Irmak Sirer, Data Science Instructor, Metis

20-30 hours of Online Pre-Work including a Command Line Crash Course, Python tutorials, several package installation tutorials (i.e., numpy, scipy, pandas, scikit.learn), and some preliminary statistics work.

WEEK 1: Project Benson
Complete first data science project from start to finish. Use the IPython environment and Git for version control, the pandas package to perform exploratory statistical analyses, and the matplotlib package to publish the results.

Weeks 2-3: Project Luther
Begin learning the iterative Design Process. Use tools for Web Scraping, get introduced to cloud computing, go in-depth on Regression using modules from scikit.learn and matplotlib and work on Communicating Results.

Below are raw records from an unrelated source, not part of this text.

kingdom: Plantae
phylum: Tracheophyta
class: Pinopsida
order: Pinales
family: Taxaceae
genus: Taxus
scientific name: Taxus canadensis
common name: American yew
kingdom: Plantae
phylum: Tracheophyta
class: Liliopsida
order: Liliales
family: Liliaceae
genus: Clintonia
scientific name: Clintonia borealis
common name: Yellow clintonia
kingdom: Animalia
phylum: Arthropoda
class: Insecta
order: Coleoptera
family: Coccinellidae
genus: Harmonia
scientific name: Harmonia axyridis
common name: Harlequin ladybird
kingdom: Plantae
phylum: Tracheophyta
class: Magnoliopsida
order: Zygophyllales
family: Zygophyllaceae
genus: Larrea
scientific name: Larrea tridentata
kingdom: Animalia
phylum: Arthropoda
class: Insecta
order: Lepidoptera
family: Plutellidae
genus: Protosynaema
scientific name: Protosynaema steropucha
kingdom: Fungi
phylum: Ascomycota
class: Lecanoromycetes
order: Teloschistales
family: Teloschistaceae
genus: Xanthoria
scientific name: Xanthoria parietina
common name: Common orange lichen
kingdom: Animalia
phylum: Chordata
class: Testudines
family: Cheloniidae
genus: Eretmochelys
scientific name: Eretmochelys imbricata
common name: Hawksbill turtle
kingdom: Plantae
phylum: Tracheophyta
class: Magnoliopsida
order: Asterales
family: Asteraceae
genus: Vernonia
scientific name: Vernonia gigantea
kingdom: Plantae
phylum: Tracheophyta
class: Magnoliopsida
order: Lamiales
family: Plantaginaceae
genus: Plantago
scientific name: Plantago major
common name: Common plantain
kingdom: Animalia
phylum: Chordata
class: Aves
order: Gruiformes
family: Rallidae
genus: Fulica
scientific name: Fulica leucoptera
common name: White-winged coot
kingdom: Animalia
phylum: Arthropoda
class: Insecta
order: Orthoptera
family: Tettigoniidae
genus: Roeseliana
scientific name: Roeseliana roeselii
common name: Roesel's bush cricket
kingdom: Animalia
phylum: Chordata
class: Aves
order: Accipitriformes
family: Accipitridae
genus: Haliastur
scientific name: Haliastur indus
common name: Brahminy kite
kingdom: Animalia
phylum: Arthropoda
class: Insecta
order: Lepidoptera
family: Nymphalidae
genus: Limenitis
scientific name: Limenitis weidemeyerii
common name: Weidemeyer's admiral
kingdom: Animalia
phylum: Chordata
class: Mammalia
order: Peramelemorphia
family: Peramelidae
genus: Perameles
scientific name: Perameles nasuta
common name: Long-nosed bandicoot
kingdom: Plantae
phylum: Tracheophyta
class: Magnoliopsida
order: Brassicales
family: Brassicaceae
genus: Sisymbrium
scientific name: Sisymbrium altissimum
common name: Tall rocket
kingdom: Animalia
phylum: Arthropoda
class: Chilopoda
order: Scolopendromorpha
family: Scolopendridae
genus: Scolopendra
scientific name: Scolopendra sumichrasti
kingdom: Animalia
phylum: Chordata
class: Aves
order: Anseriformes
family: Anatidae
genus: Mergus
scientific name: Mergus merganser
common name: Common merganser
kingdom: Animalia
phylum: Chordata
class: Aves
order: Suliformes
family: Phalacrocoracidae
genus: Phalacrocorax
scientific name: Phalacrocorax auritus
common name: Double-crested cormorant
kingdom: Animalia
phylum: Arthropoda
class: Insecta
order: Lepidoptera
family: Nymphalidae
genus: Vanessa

Weeks 4-6: Project McNulty
Focus on relational Databases such as SQL and more ways of obtaining, cleaning and maintaining data. Explore the concepts of Machine Learning.

Dive deep into Algorithms for Supervised Learning including SVM, decision trees and random forests; techniques for feature selection and feature extraction; concepts and applications for deep learning. Then, Visualize Projects using D3.js. Also cover JavaScript essentials, and other js libraries (e.g., jQuery, crossfilter, Bootstrap).

Weeks 7-9: Project Fletcher
Dig into text data, using Data Acquisition methods with APIs and online database servers. Learn about NoSQL databases and start using MongoDB. Analyze text data and learn about Naive Bayes and NLP algorithms and how large amounts of data are handled, discussing parallel computing and Hadoop MapReduce. Finally, explore Unsupervised Learning and more algorithms, covering K-means, hierarchical clustering, mixture models and topic models.

Weeks 10-12: Project Kojak
Project 5: Work full-time on your Passion Project, which is the capstone of your five- project portfolio to share with employers.


Students have access to a robust Speaker Series, which has included top experts from the New York Times, FiveThirtyEight, DataKind, Microsoft and Gilt. The Speaker Series serves two purposes for Metis students. Company experts visit the class to provide insight into a company's culture, job opportunities & specific interview processes. Industry leaders also attend to take students on a deep technical dive of new content to help expand the Metis students' skill sets.


A dedicated Career Team works full time to help students achieve their post-Metis goals. The Career Team works with the student throughout the program ensuring that the team can effectively advocate on the student's behalf. The students are trained in interviewing, resume-writing, and salary negotiation, are introduced to the Metis hiring partners and participate in an in-person Career Day at the culmination of the Bootcamp.